You can “read” the assembly language of a freeware EXE program just as easily as you can “read” the open model of a closed source LLM blob: not very easily. That’s why companies freak out over potential hidden training data: the professionals developing these models are incapable of understanding them. (I shudder to imagine a world where architects could not read blueprints.)
I agree completely that it is scary we use extensively something that we truly dont understand. But even with the cleanest and most open source and open weights model ever, this statement would be just as true.
With parameters in the billions all interacting with each others it’s extremely hard to analyse. LLM are inherently hard to understand fully not really because of the opaqueness of the training data but rather the raw number of parameters involved in inference.
I would certainly be more appreciative of an open weights model were we destroy the environment (I have no choice in that) but at least we get the resulting matrix of parameters rather than OpenAI shit were we have absolutely nothing.
IMO a model like Deepseek is most certainly a clone of someone else model that published their open weights. An open weights model enabled someone else to build on top of whatever controversial base was used. So at least it can be used by a wider audience and the original trainers don’t have their say in what you do as long as you respect the licence.
I think the above process has pretty much nothing to do about the struggle of some linux dev losing hair trying to make sense of a Microsoft obfuscated binary…
I guess many will not share that “lesser evil” point of view on open weights model but it’s not like anybody is gonna stop the AI conglomerate to do their shit in the complete dark and under no regulation whatsoever.
But a model isn’t “compiled”.
The weights are fully readable. Every single one of them.
In a binary you have to use special software to get to the source code. The weights are the source and can be freely used to create a model with. The weights are used “as is” no transformation has to be done like when reversing a closed source binary that could also use obfuscation to make it more difficult.
That’s why I would like to insist that open weights are not like a binary as they are usable as is essentially. When I use a model like that my computer is no executing the weights like instructions. They are aptly named “weights” for a reason and are a mere reflection of what the model learned through training.
Disclaimer, below this is the explanation between a closed source binary and open weights by an LLM :
The source for creating the model, the training data, is closed, locked, a heavily guarded corporate secret. But unlike code for software, this data might be illegally or unethically gained, and Mistral may be violating the law by not publishing some of it.
You can “read” the assembly language of a freeware EXE program just as easily as you can “read” the open model of a closed source LLM blob: not very easily. That’s why companies freak out over potential hidden training data: the professionals developing these models are incapable of understanding them. (I shudder to imagine a world where architects could not read blueprints.)
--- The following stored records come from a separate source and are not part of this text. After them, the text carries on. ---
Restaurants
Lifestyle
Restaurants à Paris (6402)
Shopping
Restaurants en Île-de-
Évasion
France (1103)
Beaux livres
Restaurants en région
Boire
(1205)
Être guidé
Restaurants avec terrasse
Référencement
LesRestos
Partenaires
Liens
I agree completely that it is scary we use extensively something that we truly dont understand. But even with the cleanest and most open source and open weights model ever, this statement would be just as true.
With parameters in the billions all interacting with each others it’s extremely hard to analyse. LLM are inherently hard to understand fully not really because of the opaqueness of the training data but rather the raw number of parameters involved in inference.
I would certainly be more appreciative of an open weights model were we destroy the environment (I have no choice in that) but at least we get the resulting matrix of parameters rather than OpenAI shit were we have absolutely nothing.
IMO a model like Deepseek is most certainly a clone of someone else model that published their open weights. An open weights model enabled someone else to build on top of whatever controversial base was used. So at least it can be used by a wider audience and the original trainers don’t have their say in what you do as long as you respect the licence.
I think the above process has pretty much nothing to do about the struggle of some linux dev losing hair trying to make sense of a Microsoft obfuscated binary…
I guess many will not share that “lesser evil” point of view on open weights model but it’s not like anybody is gonna stop the AI conglomerate to do their shit in the complete dark and under no regulation whatsoever.